Görev: Aşağıdaki Sezen Aksu konulu metinde çift tırnak içinde verilen bütün ifadeleri, metindeki sırasıyla ve hiç değiştirmeden listeleyin.

Çıkarılan metin:
· · · · · · ·
Sezen Aksu 2017 yılında, Şahane bir şey yaşamak adlı şarkısında geçen, “Binmişiz bir alamete. Gidiyoruz kıyamete. Selam söyleyin o cahil Adem ile Havva’ya” sözleri adeta bir kampanyaya dönüştü.
Milli Bekacılar ve diğerleri 5 yıldır neredeydiler? Bu durumda Adem Baba ve Havva Anamızla farkları nerede? Gerginlik ve kaos yaratıp yukarıda bahsettiğimiz hayat şartları ve inleyen halktan bahsetmemek için bilen bilmeyen dinimizle alakası olmadığı halde dinimizi kullanıp istismar edenlerin aklı 5 yıldır neredeydi bilinmez ama, sanki yeni bir şey söylenmiş gibi her kafadan bir ses çıkıp, daha dünlerde, “Yetmez ama evet” diyen çoğu kez mevcut iktidarı destekleyen hatta köşke davet edilen Sezen Aksu’ya vurmaya güya dine sahip çıkmaya çalışmaya başladılar.
Dinimiz hoşgörülü değil mi?
Bildiğim kadarıyla dinimiz hoşgörü ve barış, kardeşlik, paylaşımcı bir dindir ve dinimizde inançlara baskı yapmak yoktur. Fatih Sultan Mehmet Han İstanbul’u fethedip, Doğu Roma İmparatorluğunu yok ettiğinde Bizans’taki Hıristiyanları Ayasofya’ya toplayıp, “Bundan böyle canınız, malınız bize emanet, İsteyen istediği gibi inancına devam edebilir” diyerek dinde baskı olmadığını belirtmiş olmuyor mu?
Peygamber Efendimiz S.A. her zaman, “Ben bir elçiyim. İslam’ın özelliklerini anlatıp davet etmekle görevliyim. Kimseye illaki böyle olacaksınız diyemem” diyerek İslamiyet’i yaymadı mı?
Peki, bunlara ne yapacağız
Şarkı ve türkülerimizde bunlara benzer dini öğelerin yer aldığı yüzlerce hatta binlerce si var. Aklıma gelenleri sıralayayım da; bu gurup bunlar için ne diyecekler?
“Cahildim dünyanın rengine kandım.”, “Ergen kız, cahil oğlan” türküsü. Anadolu’da bilindiği gibi gençlere aklı her şeye ermiyor anlamında cahil kelimesi hemen her yerde kullanılır.
· · · · · · ·
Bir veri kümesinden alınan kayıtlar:
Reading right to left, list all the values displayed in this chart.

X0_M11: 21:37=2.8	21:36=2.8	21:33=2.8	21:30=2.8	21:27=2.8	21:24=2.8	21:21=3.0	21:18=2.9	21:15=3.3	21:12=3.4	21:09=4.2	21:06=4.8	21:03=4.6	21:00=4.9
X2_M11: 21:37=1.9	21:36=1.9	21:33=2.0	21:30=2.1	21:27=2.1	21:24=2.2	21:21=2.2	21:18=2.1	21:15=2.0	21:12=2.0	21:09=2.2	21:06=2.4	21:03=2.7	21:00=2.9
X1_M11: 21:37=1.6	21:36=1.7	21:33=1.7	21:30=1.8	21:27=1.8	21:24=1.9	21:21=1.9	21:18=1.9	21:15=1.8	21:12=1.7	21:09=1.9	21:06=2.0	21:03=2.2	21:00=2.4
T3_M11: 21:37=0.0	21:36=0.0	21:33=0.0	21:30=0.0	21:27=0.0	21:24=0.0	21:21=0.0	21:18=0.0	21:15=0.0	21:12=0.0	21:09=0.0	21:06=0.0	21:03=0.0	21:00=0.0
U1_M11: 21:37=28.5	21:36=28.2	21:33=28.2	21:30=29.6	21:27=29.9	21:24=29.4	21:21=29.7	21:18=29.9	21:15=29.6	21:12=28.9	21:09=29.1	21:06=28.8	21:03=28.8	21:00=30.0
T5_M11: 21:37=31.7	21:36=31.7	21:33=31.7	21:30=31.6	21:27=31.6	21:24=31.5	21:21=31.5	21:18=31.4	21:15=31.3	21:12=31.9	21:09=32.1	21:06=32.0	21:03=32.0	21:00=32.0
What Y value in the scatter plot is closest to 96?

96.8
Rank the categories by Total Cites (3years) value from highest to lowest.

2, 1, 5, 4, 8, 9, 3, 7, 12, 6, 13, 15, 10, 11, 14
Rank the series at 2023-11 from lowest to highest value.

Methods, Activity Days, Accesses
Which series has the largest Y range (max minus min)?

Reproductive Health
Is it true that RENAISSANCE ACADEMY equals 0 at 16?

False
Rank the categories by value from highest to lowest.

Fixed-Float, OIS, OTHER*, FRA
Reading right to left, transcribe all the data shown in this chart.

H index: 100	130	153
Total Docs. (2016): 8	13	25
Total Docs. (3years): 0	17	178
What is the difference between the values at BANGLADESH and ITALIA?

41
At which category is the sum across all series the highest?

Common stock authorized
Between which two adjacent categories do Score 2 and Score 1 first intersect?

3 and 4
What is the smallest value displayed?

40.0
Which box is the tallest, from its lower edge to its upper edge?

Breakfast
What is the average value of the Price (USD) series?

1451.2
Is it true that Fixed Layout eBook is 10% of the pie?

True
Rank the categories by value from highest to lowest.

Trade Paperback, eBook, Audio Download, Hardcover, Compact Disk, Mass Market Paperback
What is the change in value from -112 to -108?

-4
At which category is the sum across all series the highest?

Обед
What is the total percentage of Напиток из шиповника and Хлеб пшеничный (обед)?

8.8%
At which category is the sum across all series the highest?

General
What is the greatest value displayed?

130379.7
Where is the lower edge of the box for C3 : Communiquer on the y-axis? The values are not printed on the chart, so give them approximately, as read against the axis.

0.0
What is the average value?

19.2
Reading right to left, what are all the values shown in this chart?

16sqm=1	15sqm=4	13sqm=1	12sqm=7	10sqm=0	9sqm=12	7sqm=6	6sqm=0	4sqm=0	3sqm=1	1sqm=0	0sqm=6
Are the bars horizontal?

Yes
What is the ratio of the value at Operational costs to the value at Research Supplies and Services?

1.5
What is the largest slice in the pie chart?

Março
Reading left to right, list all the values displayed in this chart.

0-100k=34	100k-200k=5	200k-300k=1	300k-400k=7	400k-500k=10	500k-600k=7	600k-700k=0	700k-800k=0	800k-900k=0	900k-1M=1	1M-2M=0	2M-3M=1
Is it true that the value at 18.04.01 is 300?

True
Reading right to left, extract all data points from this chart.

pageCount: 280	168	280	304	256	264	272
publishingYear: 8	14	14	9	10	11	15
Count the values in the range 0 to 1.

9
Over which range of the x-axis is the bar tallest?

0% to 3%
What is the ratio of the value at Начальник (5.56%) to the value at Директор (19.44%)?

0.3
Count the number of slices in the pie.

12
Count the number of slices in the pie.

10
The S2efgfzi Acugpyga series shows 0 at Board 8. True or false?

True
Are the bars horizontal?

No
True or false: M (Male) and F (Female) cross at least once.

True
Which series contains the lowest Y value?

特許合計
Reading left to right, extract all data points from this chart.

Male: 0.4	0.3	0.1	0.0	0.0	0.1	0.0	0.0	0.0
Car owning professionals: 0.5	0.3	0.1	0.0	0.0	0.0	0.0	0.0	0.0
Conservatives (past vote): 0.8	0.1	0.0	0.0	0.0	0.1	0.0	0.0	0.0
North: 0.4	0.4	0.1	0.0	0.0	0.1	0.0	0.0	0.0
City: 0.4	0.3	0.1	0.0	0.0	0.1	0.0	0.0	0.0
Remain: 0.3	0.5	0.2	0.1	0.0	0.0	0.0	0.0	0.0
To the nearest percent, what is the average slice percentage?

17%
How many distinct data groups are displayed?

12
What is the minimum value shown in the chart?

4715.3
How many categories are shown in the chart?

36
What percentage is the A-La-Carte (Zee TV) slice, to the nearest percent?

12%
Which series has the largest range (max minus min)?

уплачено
· · · · · · ·
Yanıt:
1. Binmişiz bir alamete. Gidiyoruz kıyamete. Selam söyleyin o cahil Adem ile Havva’ya
2. Yetmez ama evet
3. Bundan böyle canınız, malınız bize emanet, İsteyen istediği gibi inancına devam edebilir
4. Ben bir elçiyim. İslam’ın özelliklerini anlatıp davet etmekle görevliyim. Kimseye illaki böyle olacaksınız diyemem
5. Cahildim dünyanın rengine kandım.
6. Ergen kız, cahil oğlan